Медицинская помощь -- это вообще отдельная песня. Команда была явно подобрана принцессой под себя, это нас, дурочек-практиканток ей "подсунули". У девочки началась почечная колика -- помылась ледяной водой, а другой в принципе не было. В карте -- пиелонефрит. Дело к ночи. Мы пошли к начальству: вызывайте машину, везите домой или в больницу, мало ли что ночью будет. Ответ: нет, машина мне завтра самой понадобится, я не буду водителя зря гонять. А телефонов, напоминаю, нет. Ни мобильных, никаких. Так что если что  - и "Скорую" непонятно как вызвать. И непонятно, сколько она будет ехать в нашу даль. Так и сидели всю ночь рядом с ребенком, поили таблетками, какие сами имели, по своему разумению. Готовые, если что, лезть через забор в соседний  лагерь -- у них был и врач, и телефон. Обошлось, к счастью, а в выходные девочку мама забрала. 
Мальчик сломал руку во время футбола, сидит прислонившись к стеночке, белый, губы закусил. Терпит, стыдно плакать, герой. Надо везти в травмпункт. Но. Дело к обеду, а у врача свой ребенок с ней, не пропускать же? И уходит, даже не зафиксировав руку. Мальчик остается сидеть, мы даем ему анальгин и вытираем со лба испарину, а врачиха долго и неспешно кормит с ложки своего капризного шестилетнего сыночка-неедяку.

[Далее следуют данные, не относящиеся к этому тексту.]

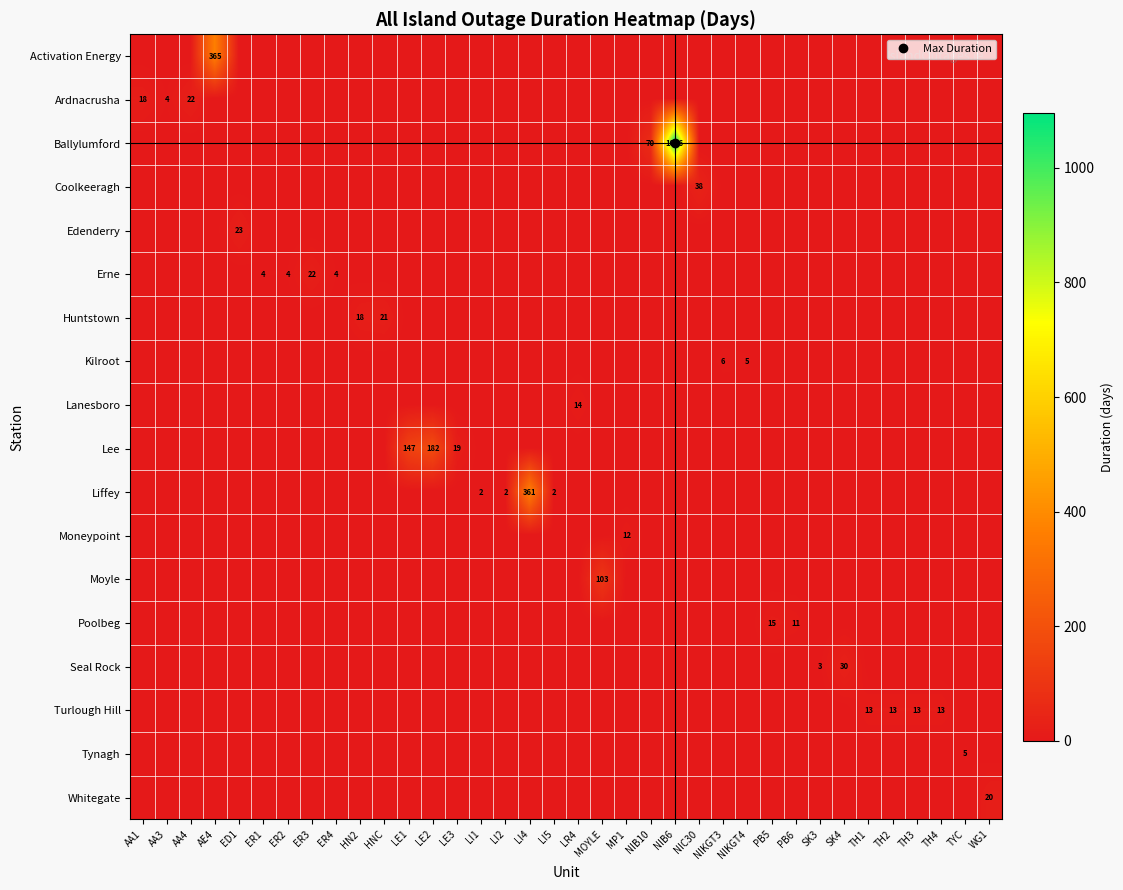

What is the difference between the maximum and second lowest values in the Moyle series?

103.0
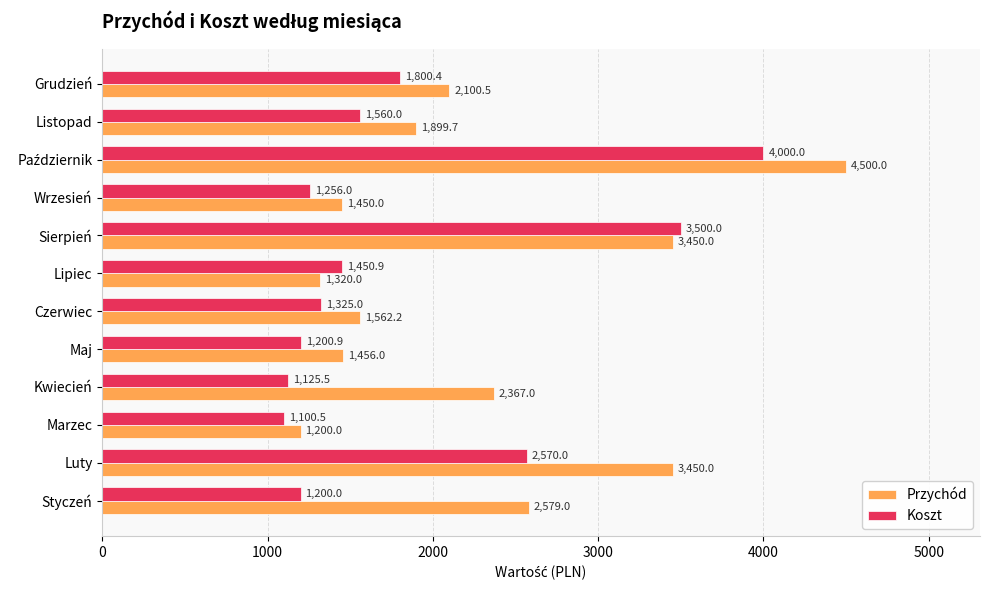

What is the maximum value for Koszt?

4000.0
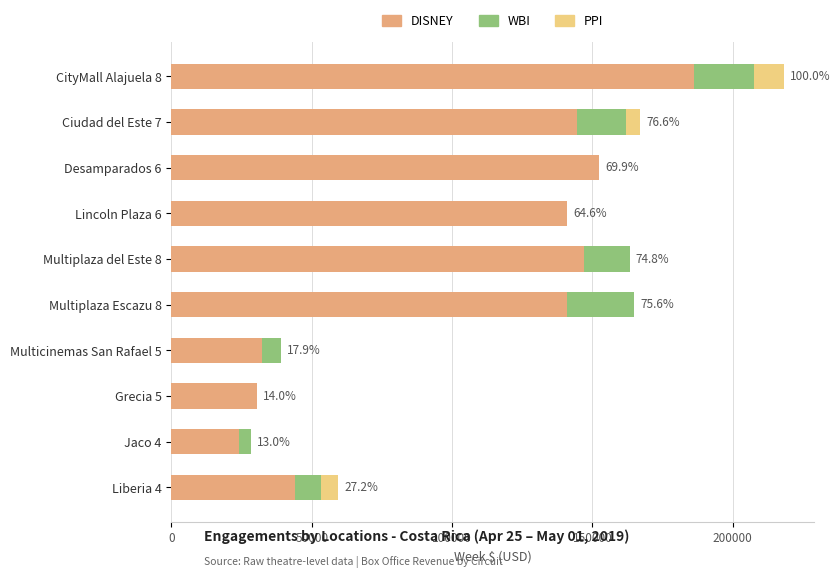

The value of DISNEY at Multicinemas San Rafael 5 is 32234.3. True or false?

True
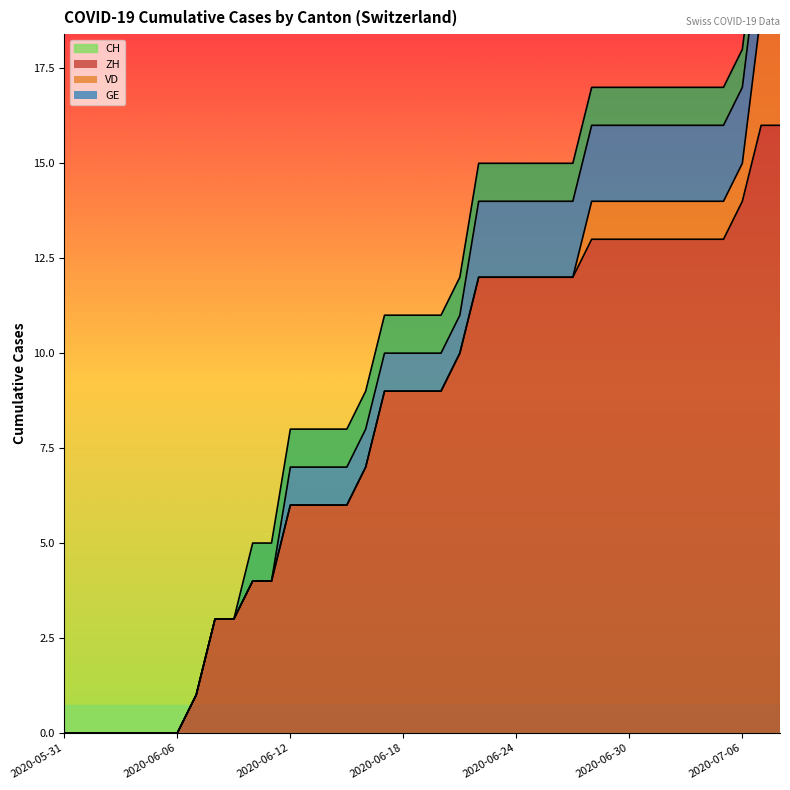

The value of GE at 2020-06-15 is 1. True or false?

True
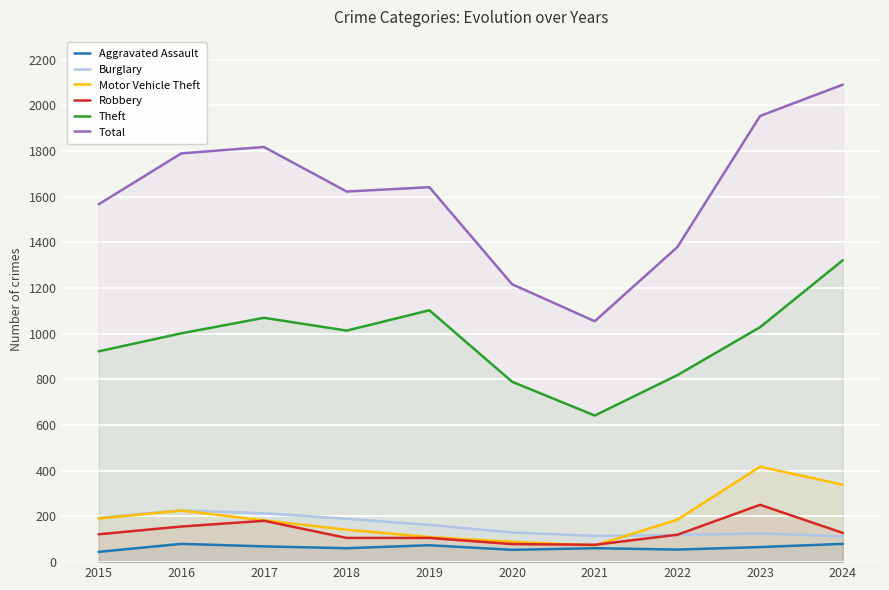

True or false: Motor Vehicle Theft has more than 1 interior local peaks.

True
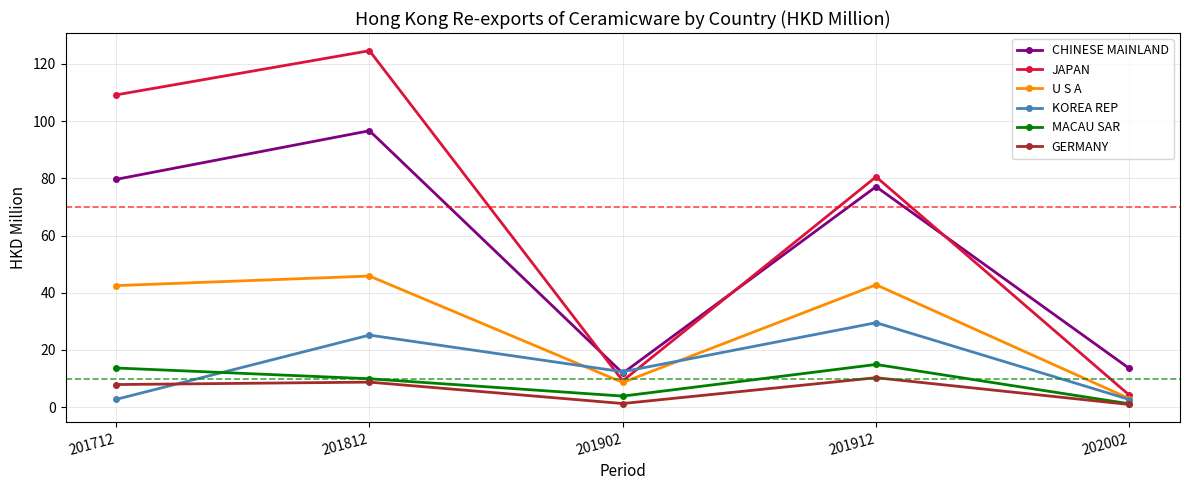

Between 201812 and 201902, which series saw the biggest shift?

JAPAN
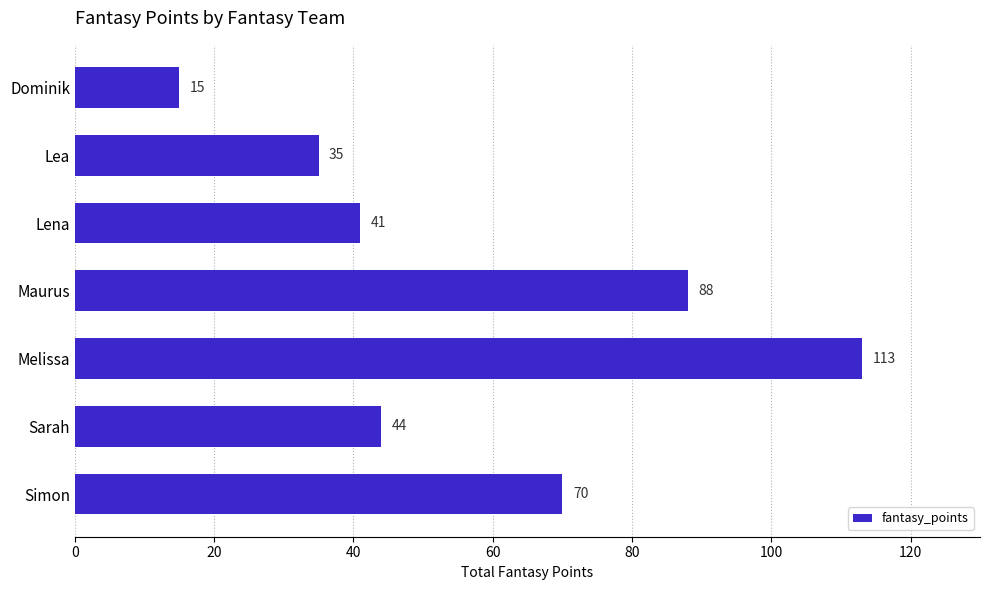

What is the average value?

58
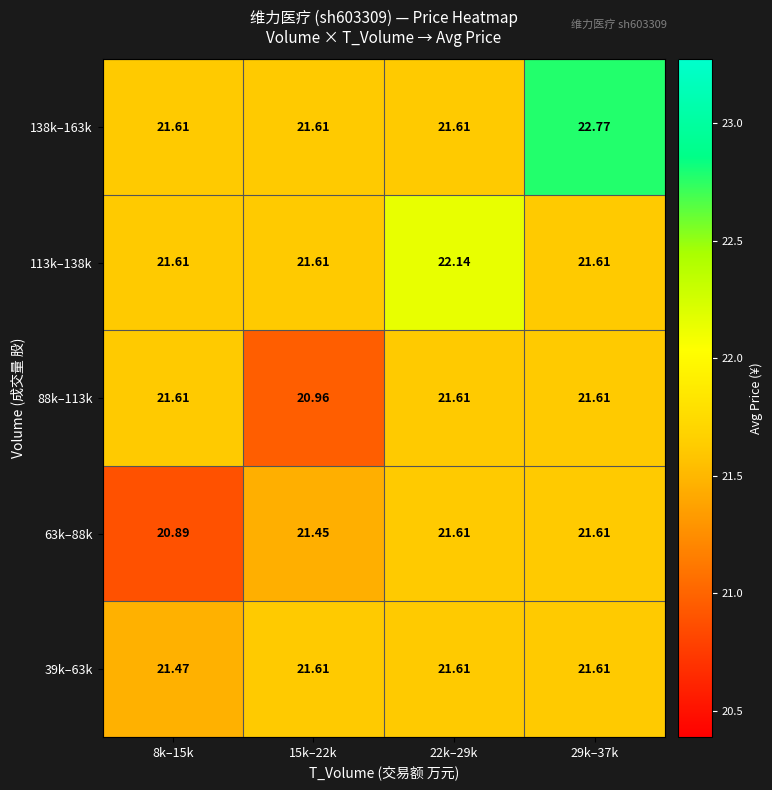

Count the number of categories in the chart.

4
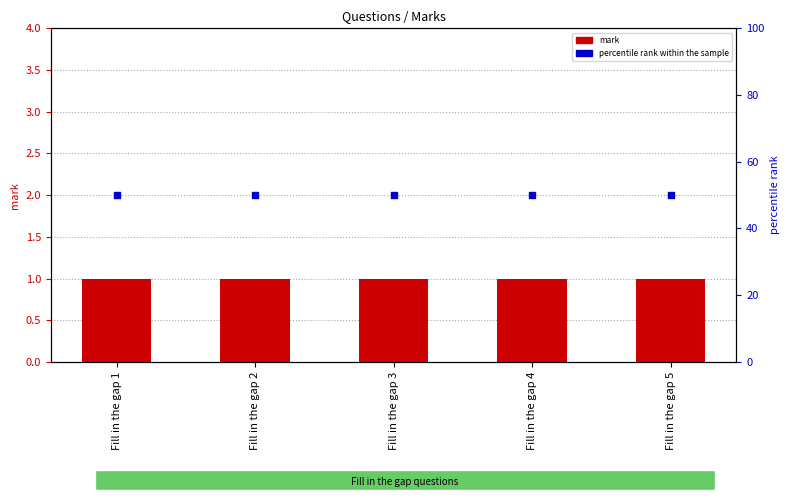

Which series has the largest total across all categories?

percentile rank within the sample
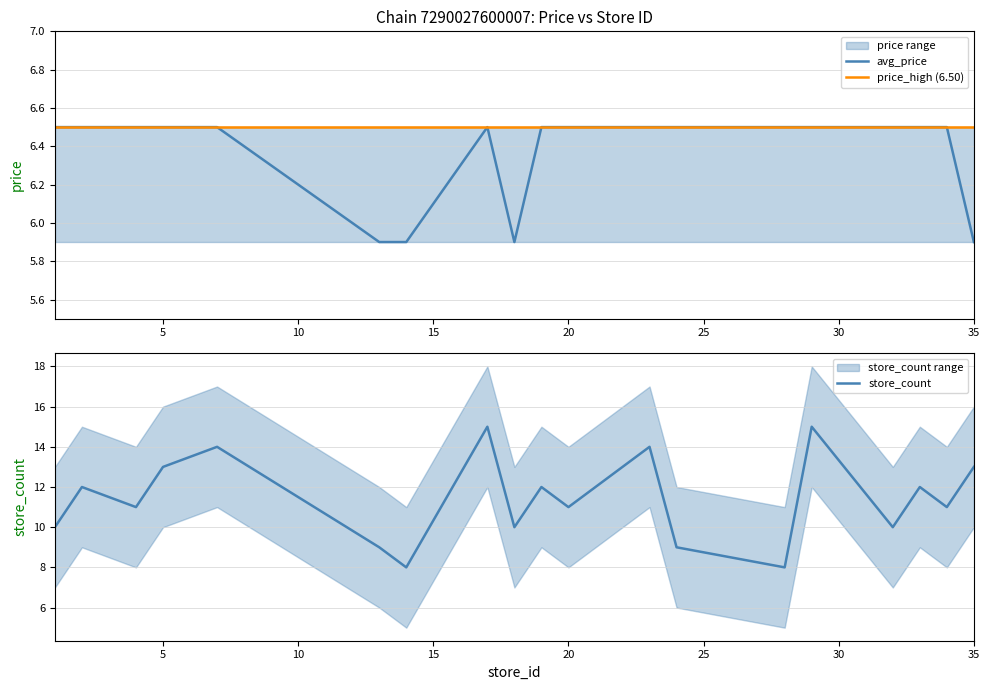

What is the maximum value for store_count?

15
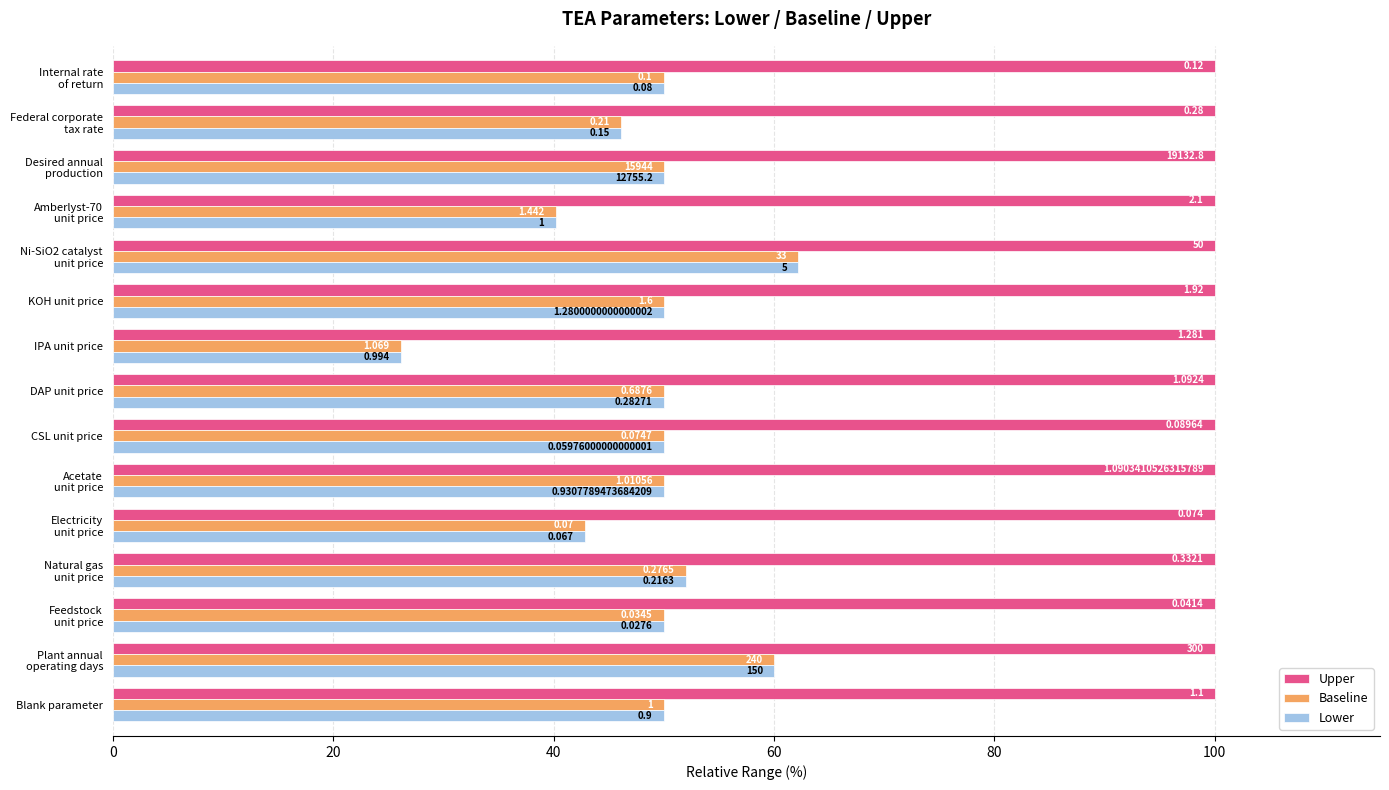

What are all the series names shown in the legend?

Upper, Baseline, Lower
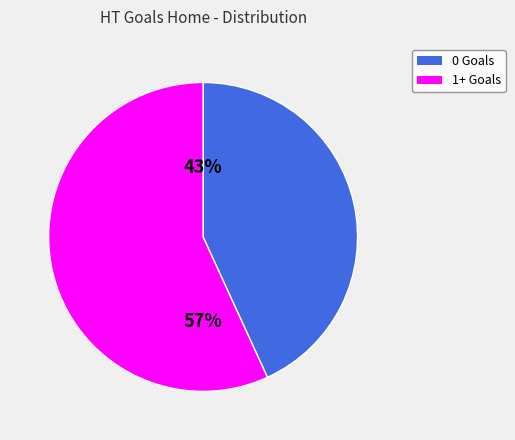

To the nearest percent, what is the average slice percentage?

50%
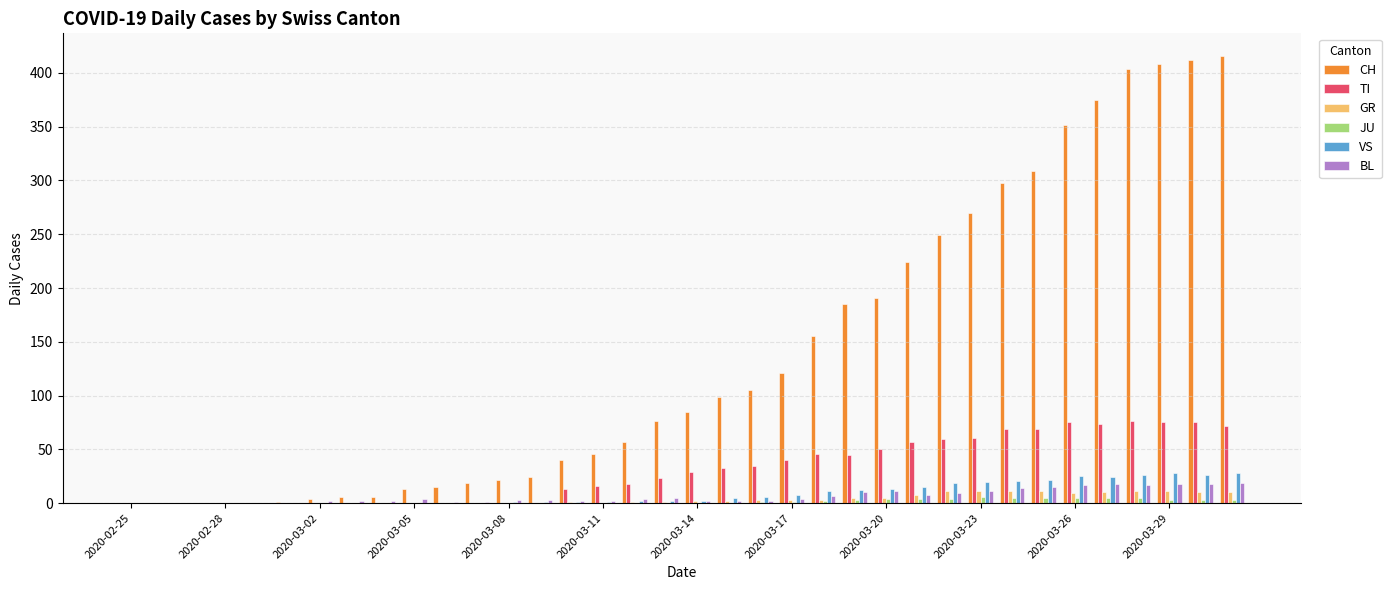

What is the sum of all BL values?

233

Мои девки были уже большие и все-все понимали. Очень быстро родился, как теперь бы сказали, мем, "Как в Артеке".
"Ну, как ты?" -- встречали сочувственным вопросом очередную доходягу, которая, шатаясь, брела от туалета, сливаясь лицом с зеленью кустов . "Как в Артеке!" -- и слабая улыбка.
Выкладывание подушек "уголком" из глупого требования превратилось в любимый аттракцион с драматичными заламыванием рук и криками "Ах! Неровно! Не как в Артеке!".
Один раз смотрю -- выстроились сами парами и строем идут на обед. "Вы чего?" -- "А мы как Артеке!" -- и ржут.
Плюнув на все запреты, мы водили их на водохранилище через дырку в заборе, чтобы хоть поплавали. Один раз, возвращаясь, все с мокрыми волосами и купальниками в руках, наткнулись прямо в лоб на принцессу. Пока мы с воспитательницей переглядывались и соображали, что сказать, девчонки гаркнули "Всем-всем добрый день!" и пояснили "Это мы как в Артеке!". Она так и осталась стоять столбом, а мы пошли дальше.

А потом мы все же дожили, и когда стало пора уезжать, то плакали и обнимались всерьез, очень уж много довелось пережить вместе. Плакали и сквозь слезы говорили: "Ну вот, как в Артеке...".

Вот и у нас теперь будет как в Европе. Ну, почти.